EXERCISE DIRECTIONS - Lines from the one containing "Rendered at 975 by 1418 pixels." through the last line of the data are to be repeated word for word, both ends included.

DATA UNDER STUDY -
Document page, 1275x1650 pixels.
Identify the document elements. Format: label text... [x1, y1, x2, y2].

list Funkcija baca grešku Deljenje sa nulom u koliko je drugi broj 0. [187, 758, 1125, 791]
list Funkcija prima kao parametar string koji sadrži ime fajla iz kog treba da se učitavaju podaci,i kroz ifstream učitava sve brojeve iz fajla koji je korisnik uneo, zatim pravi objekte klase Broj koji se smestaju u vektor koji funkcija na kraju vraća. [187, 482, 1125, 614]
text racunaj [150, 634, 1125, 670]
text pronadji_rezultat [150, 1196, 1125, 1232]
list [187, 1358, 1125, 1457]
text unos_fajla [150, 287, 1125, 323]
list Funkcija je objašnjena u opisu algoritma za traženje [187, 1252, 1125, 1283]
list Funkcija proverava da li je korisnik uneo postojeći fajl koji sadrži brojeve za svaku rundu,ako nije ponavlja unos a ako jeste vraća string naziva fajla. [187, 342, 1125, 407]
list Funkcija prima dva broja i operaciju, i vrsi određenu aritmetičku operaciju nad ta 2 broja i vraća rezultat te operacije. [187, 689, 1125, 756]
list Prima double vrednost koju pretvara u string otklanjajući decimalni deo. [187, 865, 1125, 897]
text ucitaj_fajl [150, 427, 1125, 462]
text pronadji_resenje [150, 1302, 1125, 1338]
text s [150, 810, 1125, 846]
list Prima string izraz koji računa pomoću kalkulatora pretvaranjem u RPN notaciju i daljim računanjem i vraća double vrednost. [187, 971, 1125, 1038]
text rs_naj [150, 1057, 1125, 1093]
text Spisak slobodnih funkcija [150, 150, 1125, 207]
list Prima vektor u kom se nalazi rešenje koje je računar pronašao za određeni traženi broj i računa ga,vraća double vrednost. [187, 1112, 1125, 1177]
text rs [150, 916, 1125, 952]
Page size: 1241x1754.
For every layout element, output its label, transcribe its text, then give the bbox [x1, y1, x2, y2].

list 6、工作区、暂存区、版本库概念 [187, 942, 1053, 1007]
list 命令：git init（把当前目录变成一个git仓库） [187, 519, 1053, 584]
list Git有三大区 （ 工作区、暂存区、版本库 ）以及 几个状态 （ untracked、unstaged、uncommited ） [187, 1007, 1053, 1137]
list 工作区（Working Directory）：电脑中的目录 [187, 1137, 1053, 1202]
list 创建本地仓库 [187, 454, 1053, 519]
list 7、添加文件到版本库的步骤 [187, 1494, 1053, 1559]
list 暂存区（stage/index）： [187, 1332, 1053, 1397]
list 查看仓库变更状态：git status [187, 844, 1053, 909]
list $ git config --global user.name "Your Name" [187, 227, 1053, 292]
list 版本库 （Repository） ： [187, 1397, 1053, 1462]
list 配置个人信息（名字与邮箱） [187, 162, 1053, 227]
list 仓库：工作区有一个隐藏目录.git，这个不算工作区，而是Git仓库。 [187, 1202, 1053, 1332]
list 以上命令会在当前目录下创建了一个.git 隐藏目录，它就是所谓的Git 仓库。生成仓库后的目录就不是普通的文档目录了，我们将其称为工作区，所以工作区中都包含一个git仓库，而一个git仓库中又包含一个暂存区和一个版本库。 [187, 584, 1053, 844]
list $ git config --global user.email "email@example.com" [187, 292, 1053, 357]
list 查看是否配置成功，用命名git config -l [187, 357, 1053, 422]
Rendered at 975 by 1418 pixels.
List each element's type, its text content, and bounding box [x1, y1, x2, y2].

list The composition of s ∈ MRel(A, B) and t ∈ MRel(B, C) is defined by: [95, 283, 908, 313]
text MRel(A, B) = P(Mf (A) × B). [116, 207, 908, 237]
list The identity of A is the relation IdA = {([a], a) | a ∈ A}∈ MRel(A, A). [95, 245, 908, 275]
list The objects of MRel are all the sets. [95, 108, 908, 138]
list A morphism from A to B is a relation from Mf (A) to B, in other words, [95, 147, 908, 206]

OUTPUT FOR THIS EXERCISE -
Rendered at 975 by 1418 pixels.
List each element's type, its text content, and bounding box [x1, y1, x2, y2].

list The composition of s ∈ MRel(A, B) and t ∈ MRel(B, C) is defined by: [95, 283, 908, 313]
text MRel(A, B) = P(Mf (A) × B). [116, 207, 908, 237]
list The identity of A is the relation IdA = {([a], a) | a ∈ A}∈ MRel(A, A). [95, 245, 908, 275]
list The objects of MRel are all the sets. [95, 108, 908, 138]
list A morphism from A to B is a relation from Mf (A) to B, in other words, [95, 147, 908, 206]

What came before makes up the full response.